**Assigned task**
Return the stretch from the line with "in permitting evidence" through the line with "2. Rule 403" in the data below, character for character, skipping all pictures.
Segment Start: Dataset records
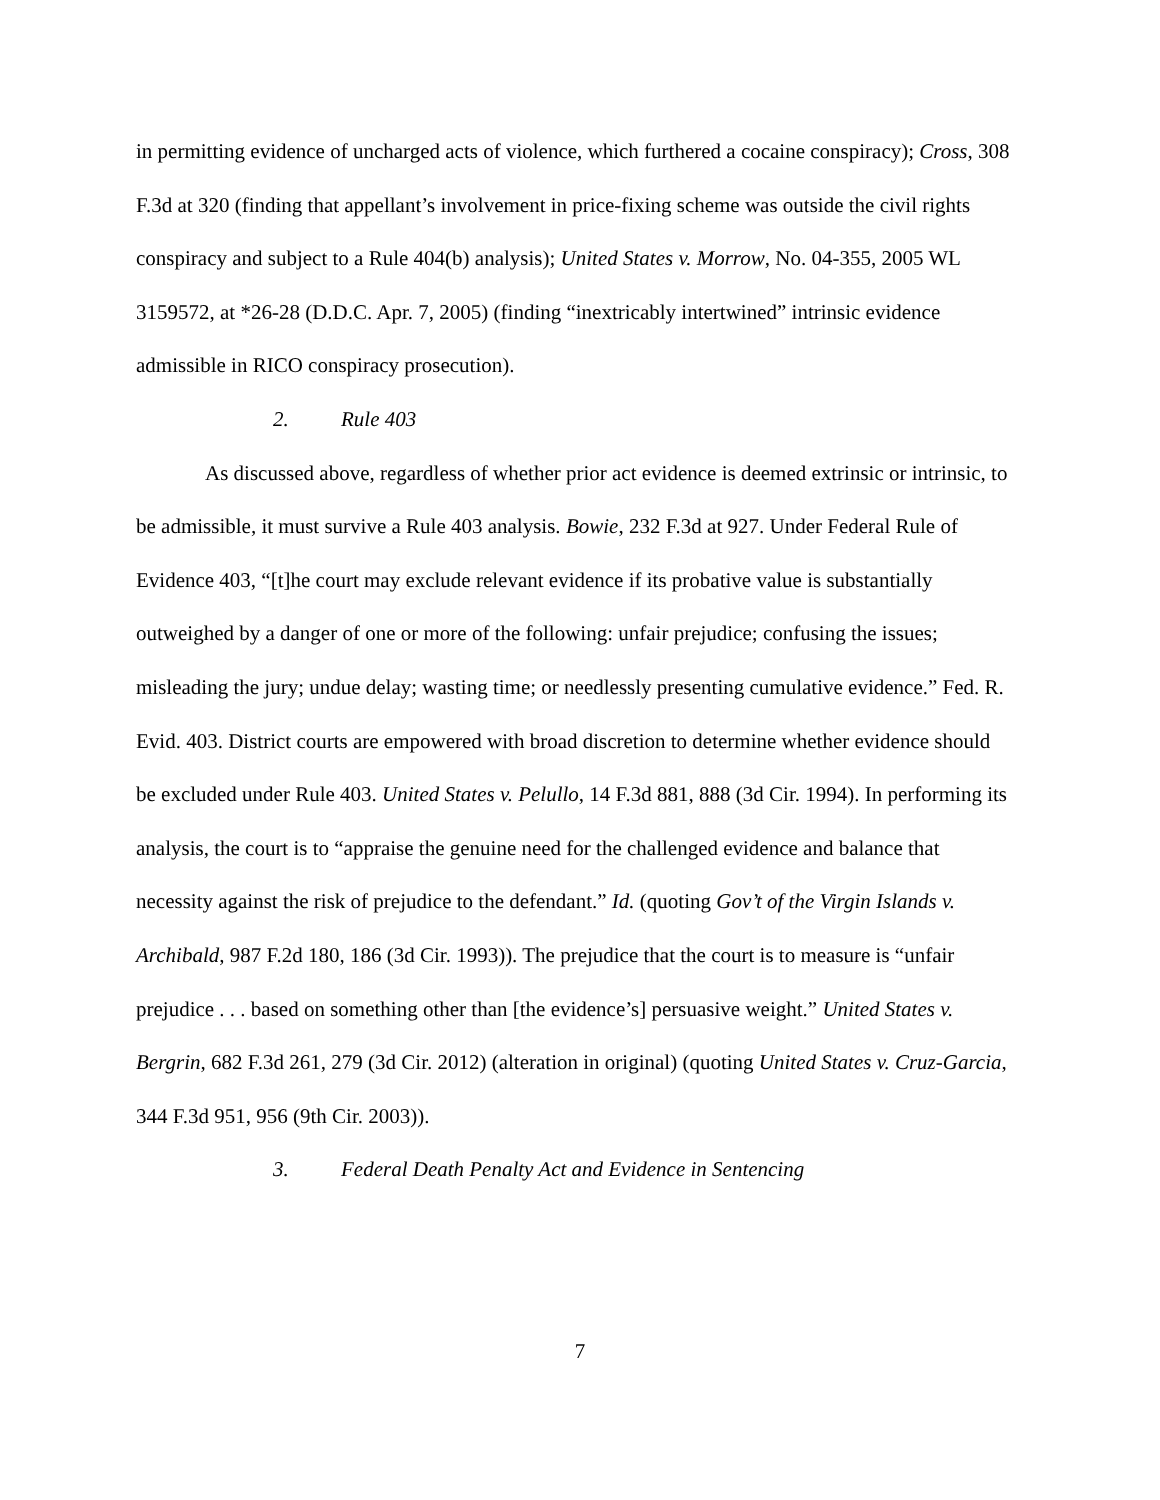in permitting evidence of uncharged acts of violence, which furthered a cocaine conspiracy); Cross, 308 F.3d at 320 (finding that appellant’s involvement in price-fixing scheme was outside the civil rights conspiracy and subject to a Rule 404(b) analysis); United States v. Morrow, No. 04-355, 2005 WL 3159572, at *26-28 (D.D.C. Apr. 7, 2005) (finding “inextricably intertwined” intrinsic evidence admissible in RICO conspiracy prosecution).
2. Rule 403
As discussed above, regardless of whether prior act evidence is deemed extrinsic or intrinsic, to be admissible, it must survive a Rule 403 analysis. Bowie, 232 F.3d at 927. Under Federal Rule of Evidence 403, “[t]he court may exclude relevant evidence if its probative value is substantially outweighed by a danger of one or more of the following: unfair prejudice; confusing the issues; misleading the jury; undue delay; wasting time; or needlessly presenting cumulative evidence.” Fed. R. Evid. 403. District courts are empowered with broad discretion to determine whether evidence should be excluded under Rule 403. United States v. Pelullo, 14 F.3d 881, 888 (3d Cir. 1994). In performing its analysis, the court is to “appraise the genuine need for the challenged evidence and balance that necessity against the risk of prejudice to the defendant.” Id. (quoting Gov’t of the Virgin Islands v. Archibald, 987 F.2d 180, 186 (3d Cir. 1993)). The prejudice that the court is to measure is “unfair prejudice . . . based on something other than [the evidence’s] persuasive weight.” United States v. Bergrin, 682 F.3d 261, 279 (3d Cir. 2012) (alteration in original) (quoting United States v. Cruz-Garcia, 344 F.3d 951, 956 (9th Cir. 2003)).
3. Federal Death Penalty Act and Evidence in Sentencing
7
Segment End: Dataset records
Segment Start: Dataset records
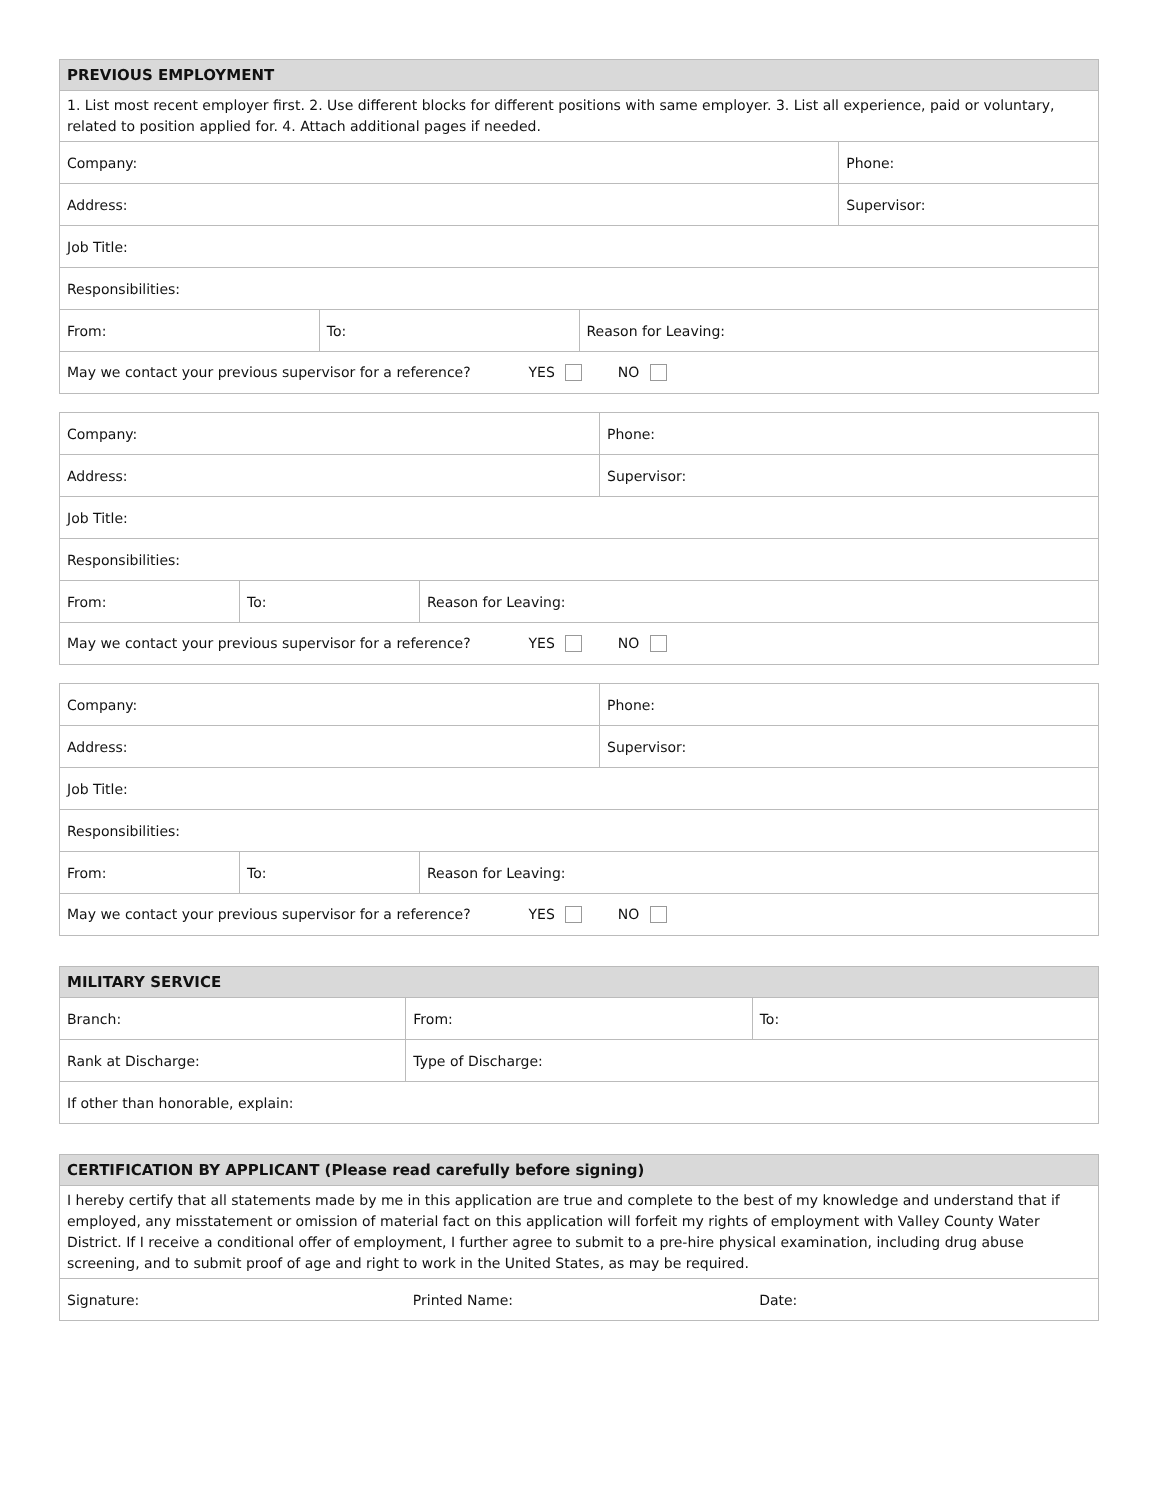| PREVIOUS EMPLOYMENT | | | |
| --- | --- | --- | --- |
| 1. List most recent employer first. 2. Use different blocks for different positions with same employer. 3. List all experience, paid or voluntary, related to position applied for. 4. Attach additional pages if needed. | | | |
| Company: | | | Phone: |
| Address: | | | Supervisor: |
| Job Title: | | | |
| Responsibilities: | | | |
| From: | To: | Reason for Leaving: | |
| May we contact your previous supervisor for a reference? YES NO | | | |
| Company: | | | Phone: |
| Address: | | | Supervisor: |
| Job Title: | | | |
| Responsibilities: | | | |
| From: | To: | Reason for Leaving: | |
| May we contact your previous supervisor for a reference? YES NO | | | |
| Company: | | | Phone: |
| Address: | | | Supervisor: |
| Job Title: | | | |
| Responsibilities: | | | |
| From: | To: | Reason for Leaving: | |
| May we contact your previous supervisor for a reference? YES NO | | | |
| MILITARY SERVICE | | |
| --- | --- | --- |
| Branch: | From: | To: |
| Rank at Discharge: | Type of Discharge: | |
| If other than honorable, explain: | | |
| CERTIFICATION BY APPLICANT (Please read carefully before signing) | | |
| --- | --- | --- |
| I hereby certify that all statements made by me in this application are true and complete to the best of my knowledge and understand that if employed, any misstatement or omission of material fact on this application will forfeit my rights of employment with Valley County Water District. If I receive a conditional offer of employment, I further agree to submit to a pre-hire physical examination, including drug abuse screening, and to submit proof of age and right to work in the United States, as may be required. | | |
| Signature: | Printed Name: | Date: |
Segment End: Dataset records
Segment Start: Dataset records
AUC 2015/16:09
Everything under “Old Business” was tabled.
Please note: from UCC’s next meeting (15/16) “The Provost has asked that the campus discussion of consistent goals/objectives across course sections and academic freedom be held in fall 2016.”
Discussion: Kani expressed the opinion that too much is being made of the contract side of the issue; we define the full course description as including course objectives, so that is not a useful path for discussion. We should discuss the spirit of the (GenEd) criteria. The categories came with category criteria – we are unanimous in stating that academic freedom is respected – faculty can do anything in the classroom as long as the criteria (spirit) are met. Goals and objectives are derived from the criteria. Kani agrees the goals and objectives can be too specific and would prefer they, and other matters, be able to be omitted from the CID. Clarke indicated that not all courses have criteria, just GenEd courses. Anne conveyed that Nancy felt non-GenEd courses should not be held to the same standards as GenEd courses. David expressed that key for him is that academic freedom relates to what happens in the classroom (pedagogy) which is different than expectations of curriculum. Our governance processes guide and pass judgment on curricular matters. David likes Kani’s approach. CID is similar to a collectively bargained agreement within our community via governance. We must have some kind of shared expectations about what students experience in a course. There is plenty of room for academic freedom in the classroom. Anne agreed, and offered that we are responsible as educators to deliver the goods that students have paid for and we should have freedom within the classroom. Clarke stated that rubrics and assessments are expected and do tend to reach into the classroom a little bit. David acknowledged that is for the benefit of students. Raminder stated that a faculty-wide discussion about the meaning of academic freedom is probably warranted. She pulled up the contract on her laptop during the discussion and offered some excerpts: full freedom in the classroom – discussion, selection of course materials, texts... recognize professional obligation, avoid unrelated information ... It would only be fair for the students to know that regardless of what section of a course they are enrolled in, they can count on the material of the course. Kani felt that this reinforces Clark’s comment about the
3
Segment End: Dataset records
**Solved problem**
in permitting evidence of uncharged acts of violence, which furthered a cocaine conspiracy); Cross, 308 F.3d at 320 (finding that appellant’s involvement in price-fixing scheme was outside the civil rights conspiracy and subject to a Rule 404(b) analysis); United States v. Morrow, No. 04-355, 2005 WL 3159572, at *26-28 (D.D.C. Apr. 7, 2005) (finding “inextricably intertwined” intrinsic evidence admissible in RICO conspiracy prosecution).
2. Rule 403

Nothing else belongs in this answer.